▶ _What is required_
Throughout the listing below, copy each line containing "butt".

· · · · · · ·

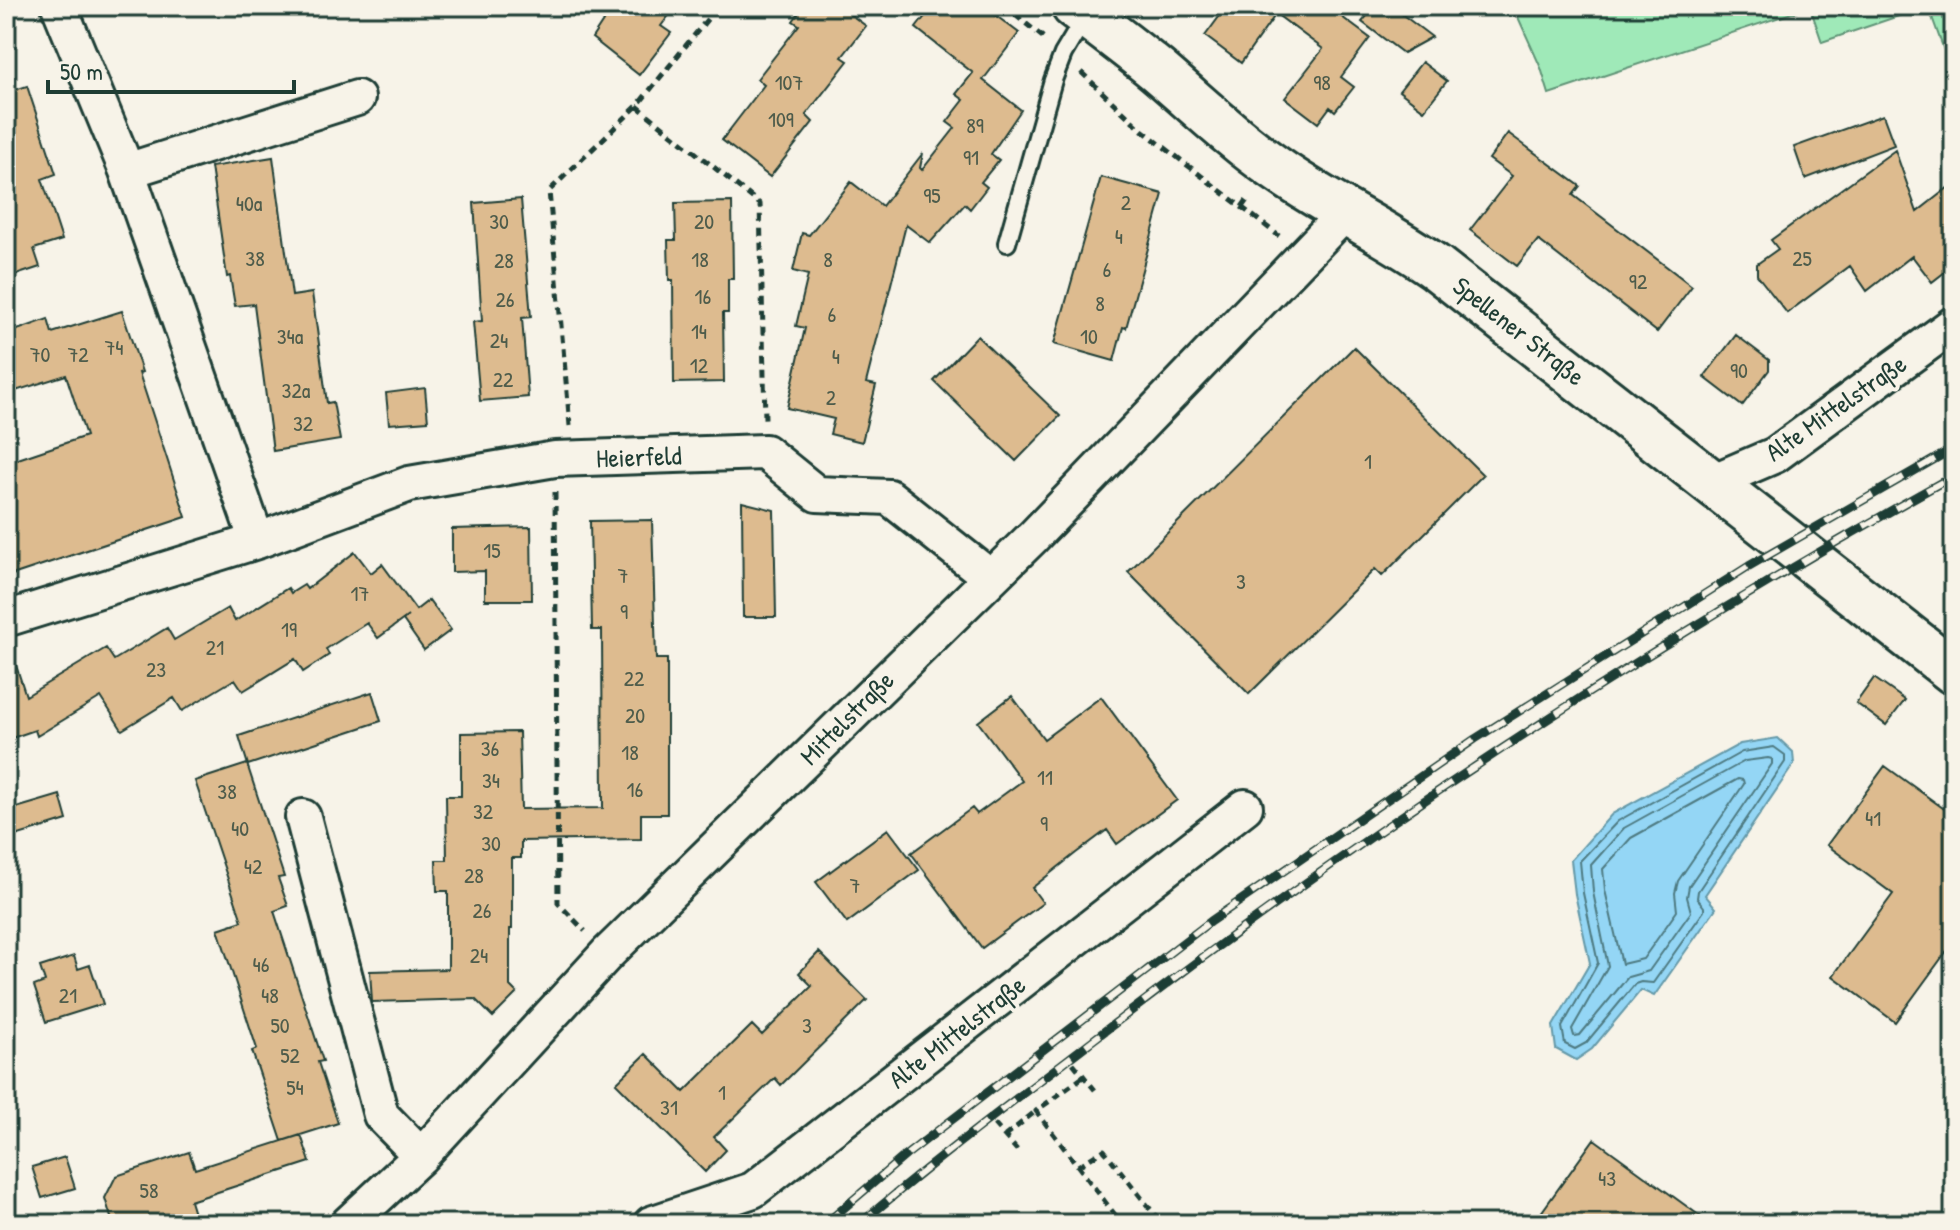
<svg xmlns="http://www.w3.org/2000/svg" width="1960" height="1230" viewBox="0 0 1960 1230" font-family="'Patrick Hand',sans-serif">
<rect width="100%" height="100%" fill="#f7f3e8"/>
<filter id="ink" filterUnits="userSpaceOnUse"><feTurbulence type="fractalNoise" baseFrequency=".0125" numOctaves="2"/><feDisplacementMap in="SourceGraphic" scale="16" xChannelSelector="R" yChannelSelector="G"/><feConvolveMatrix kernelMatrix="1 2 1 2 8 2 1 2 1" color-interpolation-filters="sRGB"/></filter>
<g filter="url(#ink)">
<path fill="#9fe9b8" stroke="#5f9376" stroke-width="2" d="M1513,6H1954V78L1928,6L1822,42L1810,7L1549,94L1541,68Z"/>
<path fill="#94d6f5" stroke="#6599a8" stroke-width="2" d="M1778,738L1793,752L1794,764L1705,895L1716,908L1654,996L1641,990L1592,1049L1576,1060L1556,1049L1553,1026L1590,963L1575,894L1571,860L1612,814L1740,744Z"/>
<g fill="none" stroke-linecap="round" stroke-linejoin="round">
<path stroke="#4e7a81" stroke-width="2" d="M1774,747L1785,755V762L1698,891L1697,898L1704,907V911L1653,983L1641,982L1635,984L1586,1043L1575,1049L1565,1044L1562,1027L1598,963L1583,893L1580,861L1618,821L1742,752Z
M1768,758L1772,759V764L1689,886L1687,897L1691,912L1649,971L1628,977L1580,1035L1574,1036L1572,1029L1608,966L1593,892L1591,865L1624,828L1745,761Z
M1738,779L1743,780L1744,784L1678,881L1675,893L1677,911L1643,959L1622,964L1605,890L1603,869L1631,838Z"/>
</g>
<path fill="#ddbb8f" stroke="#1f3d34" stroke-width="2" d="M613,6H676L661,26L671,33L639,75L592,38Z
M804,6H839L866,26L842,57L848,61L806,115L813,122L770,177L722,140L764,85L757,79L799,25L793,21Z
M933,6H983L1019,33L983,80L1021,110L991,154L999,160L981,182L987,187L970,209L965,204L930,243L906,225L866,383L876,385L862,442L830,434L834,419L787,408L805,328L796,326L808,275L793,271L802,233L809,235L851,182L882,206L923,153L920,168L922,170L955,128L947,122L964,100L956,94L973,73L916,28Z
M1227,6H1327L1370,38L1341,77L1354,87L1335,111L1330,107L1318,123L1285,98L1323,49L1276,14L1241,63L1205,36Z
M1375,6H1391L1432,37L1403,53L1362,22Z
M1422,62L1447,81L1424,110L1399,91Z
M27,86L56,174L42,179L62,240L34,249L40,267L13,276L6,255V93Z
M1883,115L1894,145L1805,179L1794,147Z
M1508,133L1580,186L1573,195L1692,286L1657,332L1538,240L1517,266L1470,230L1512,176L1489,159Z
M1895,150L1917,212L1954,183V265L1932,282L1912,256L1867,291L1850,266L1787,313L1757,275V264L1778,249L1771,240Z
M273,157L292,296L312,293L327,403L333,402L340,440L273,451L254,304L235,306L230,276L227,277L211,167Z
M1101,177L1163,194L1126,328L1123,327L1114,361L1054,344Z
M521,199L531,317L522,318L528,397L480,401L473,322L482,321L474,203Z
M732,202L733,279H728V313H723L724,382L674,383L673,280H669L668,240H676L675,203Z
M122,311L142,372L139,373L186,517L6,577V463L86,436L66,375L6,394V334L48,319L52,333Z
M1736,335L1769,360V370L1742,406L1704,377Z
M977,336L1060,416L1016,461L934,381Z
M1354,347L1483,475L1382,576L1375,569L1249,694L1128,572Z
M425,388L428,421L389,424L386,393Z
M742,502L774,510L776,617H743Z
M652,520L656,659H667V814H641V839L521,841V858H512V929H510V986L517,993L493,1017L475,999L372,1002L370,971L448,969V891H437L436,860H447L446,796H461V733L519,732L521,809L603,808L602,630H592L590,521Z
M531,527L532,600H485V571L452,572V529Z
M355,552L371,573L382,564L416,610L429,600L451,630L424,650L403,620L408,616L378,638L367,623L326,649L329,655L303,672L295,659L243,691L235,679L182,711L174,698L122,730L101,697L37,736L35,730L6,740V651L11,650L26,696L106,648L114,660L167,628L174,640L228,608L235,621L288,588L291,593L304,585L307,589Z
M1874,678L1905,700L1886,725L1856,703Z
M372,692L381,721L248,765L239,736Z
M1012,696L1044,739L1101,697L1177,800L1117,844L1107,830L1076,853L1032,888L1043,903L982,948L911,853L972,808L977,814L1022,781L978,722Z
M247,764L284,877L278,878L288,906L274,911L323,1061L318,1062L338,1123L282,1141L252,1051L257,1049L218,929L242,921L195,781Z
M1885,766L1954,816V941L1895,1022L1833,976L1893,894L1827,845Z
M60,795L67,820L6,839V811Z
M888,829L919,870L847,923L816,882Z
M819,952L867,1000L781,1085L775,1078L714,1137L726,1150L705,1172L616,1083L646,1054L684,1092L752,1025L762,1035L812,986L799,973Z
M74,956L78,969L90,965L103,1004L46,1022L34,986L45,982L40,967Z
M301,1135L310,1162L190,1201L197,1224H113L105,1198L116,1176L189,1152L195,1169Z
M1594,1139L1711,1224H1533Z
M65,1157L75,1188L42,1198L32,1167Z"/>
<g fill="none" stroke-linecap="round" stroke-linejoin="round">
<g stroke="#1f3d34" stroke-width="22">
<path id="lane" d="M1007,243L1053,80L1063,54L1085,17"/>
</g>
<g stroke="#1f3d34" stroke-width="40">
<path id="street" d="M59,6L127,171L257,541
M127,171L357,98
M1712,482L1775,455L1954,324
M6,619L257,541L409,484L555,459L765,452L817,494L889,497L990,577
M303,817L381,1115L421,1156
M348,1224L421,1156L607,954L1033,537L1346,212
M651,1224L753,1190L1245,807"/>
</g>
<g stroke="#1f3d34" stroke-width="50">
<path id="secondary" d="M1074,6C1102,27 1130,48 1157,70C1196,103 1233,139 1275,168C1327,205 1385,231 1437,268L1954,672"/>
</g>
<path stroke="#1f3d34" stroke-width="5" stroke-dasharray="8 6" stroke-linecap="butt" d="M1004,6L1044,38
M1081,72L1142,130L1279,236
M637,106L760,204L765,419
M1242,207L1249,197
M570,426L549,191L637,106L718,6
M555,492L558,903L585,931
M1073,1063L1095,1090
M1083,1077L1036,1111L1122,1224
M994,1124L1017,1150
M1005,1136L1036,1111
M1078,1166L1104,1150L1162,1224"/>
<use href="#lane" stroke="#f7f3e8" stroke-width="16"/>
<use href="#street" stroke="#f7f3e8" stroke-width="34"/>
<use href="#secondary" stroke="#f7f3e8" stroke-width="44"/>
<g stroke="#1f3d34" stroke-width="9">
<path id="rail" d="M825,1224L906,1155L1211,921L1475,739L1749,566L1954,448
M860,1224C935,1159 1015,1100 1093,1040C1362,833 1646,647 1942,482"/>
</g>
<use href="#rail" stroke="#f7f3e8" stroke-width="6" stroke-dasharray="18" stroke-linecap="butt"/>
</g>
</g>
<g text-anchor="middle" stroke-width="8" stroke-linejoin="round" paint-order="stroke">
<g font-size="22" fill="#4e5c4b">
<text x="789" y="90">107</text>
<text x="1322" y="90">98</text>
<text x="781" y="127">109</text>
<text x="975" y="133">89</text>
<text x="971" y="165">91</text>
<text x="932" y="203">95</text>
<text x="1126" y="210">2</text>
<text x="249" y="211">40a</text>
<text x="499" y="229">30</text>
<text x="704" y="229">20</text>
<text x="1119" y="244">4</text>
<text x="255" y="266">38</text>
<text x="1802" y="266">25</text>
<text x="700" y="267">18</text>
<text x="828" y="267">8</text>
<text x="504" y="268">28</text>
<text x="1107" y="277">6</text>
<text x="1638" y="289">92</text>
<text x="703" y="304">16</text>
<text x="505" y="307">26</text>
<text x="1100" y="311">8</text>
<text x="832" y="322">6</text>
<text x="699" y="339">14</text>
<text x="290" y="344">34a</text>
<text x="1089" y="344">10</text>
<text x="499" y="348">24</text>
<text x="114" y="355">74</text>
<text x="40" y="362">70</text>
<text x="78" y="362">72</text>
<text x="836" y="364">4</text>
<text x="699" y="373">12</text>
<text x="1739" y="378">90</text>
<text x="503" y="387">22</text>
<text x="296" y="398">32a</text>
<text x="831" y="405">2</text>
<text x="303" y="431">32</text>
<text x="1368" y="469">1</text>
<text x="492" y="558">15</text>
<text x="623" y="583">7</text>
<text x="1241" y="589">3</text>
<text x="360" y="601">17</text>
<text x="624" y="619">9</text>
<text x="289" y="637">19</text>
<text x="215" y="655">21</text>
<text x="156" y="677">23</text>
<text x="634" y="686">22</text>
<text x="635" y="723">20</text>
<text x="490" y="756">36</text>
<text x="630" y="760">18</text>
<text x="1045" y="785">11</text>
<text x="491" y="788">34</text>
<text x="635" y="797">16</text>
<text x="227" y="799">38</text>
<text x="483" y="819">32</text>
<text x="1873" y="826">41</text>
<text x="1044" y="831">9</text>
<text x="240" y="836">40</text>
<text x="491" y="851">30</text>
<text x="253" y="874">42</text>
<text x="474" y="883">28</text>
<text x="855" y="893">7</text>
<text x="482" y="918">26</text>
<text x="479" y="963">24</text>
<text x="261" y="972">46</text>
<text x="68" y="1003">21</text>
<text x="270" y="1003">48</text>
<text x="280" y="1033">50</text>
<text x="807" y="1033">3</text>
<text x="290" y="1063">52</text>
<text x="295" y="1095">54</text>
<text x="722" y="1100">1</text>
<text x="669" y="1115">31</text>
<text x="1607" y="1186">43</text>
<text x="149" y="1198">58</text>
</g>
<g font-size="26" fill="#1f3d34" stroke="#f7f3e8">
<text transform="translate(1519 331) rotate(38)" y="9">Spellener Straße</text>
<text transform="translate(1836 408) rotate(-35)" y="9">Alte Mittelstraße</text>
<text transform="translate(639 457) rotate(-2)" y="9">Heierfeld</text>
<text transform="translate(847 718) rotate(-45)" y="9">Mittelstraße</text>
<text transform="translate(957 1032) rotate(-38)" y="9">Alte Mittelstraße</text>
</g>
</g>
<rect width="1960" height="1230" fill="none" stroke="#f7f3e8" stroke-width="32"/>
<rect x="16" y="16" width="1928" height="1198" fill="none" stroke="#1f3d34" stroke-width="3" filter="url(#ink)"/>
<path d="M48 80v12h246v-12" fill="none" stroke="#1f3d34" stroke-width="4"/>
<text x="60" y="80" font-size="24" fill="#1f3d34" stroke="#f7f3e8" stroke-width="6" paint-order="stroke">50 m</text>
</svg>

· · · · · · ·

▶ _Answer to this problem_
<path stroke="#1f3d34" stroke-width="5" stroke-dasharray="8 6" stroke-linecap="butt" d="M1004,6L1044,38
<use href="#rail" stroke="#f7f3e8" stroke-width="6" stroke-dasharray="18" stroke-linecap="butt"/>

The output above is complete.